◆ **Schriftliche Übung 1**:
Schreiben Sie den Auszug über Marion Schneiders Reise nach Indien vollständig und wortgetreu ab.
====== Auszug ======
Marion Schneider zu Besuch in Indien

Meine Reise nach Indien – Februar 2024

Wir in Deutschland wissen nicht viel über Indien. Ich kann mit Sicherheit sagen, dass Inder mehr über Deutschland wissen als umgekehrt. Da gibt es Max Müller, ein bedeutender Indologe aus  dem 19. Jahrhundert aus Deutschland, der hier großes Ansehen genießt. Nach ihm ist das Goethe-Institut in Indien benannt. Da sind die Automarken Mercedes, BWM und da ist Siemens, von dem viele bereits annehmen, dass es eine indische Firma ist.

„Deutschland hat einen guten Ruf hier, und ich hoffe sehr, dass wir diesen auch in der Zukunft erhalten können.”
====== Eingabe ======
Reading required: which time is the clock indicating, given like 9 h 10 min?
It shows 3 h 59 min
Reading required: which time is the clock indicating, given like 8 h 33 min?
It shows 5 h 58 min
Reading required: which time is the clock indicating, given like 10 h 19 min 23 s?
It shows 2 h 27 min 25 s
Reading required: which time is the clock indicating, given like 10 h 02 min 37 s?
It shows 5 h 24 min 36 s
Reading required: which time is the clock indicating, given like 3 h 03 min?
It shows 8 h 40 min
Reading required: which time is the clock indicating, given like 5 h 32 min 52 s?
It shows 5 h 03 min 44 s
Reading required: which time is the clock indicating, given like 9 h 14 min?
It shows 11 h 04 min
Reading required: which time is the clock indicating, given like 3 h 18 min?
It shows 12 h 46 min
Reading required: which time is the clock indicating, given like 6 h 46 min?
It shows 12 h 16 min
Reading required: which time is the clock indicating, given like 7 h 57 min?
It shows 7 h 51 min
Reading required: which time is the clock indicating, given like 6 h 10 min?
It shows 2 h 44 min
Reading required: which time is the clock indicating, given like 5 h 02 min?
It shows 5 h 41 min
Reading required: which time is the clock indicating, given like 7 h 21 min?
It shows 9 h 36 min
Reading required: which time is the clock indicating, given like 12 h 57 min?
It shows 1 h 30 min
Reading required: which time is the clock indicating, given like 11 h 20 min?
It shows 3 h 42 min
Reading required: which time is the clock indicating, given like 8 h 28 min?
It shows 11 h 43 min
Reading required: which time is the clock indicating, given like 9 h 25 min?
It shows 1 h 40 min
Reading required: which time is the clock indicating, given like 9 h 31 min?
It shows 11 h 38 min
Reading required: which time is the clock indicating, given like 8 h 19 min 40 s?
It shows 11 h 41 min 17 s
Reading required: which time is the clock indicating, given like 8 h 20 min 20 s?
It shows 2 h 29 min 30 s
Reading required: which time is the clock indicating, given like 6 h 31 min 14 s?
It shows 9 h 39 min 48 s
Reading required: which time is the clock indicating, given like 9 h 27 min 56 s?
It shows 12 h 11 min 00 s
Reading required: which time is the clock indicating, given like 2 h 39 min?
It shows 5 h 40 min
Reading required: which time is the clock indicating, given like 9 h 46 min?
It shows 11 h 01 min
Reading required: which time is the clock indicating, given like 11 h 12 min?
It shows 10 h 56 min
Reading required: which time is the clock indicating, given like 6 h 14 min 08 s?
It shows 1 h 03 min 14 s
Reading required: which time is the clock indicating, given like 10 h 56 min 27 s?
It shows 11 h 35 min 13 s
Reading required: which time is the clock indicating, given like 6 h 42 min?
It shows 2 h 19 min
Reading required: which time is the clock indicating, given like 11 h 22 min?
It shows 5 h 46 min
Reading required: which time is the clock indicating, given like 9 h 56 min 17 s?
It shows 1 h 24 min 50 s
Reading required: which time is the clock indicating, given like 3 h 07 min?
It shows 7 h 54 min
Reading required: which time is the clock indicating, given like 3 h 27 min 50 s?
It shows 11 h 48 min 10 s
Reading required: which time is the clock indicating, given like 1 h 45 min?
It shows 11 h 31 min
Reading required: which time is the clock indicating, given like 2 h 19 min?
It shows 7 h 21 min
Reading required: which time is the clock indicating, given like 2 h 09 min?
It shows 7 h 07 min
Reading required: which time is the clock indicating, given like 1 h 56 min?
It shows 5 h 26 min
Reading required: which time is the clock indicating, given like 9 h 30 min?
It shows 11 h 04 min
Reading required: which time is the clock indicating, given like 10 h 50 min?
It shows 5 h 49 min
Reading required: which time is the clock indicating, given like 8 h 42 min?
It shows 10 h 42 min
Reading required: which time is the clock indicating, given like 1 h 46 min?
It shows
======
◆ **Schriftliche Übung 2**:
Geben Sie aus den Einträgen die Zeilen von der Zeile mit „19 min 40 s?“ bis einschließlich der Zeile mit „It shows 5 h 46 min“ unverändert wieder.

◆ **Lösung der Übung 1**:
Marion Schneider zu Besuch in Indien

Meine Reise nach Indien – Februar 2024

Wir in Deutschland wissen nicht viel über Indien. Ich kann mit Sicherheit sagen, dass Inder mehr über Deutschland wissen als umgekehrt. Da gibt es Max Müller, ein bedeutender Indologe aus  dem 19. Jahrhundert aus Deutschland, der hier großes Ansehen genießt. Nach ihm ist das Goethe-Institut in Indien benannt. Da sind die Automarken Mercedes, BWM und da ist Siemens, von dem viele bereits annehmen, dass es eine indische Firma ist.

„Deutschland hat einen guten Ruf hier, und ich hoffe sehr, dass wir diesen auch in der Zukunft erhalten können.”

◆ **Lösung der Übung 2**:
Reading required: which time is the clock indicating, given like 8 h 19 min 40 s?
It shows 11 h 41 min 17 s
Reading required: which time is the clock indicating, given like 8 h 20 min 20 s?
It shows 2 h 29 min 30 s
Reading required: which time is the clock indicating, given like 6 h 31 min 14 s?
It shows 9 h 39 min 48 s
Reading required: which time is the clock indicating, given like 9 h 27 min 56 s?
It shows 12 h 11 min 00 s
Reading required: which time is the clock indicating, given like 2 h 39 min?
It shows 5 h 40 min
Reading required: which time is the clock indicating, given like 9 h 46 min?
It shows 11 h 01 min
Reading required: which time is the clock indicating, given like 11 h 12 min?
It shows 10 h 56 min
Reading required: which time is the clock indicating, given like 6 h 14 min 08 s?
It shows 1 h 03 min 14 s
Reading required: which time is the clock indicating, given like 10 h 56 min 27 s?
It shows 11 h 35 min 13 s
Reading required: which time is the clock indicating, given like 6 h 42 min?
It shows 2 h 19 min
Reading required: which time is the clock indicating, given like 11 h 22 min?
It shows 5 h 46 min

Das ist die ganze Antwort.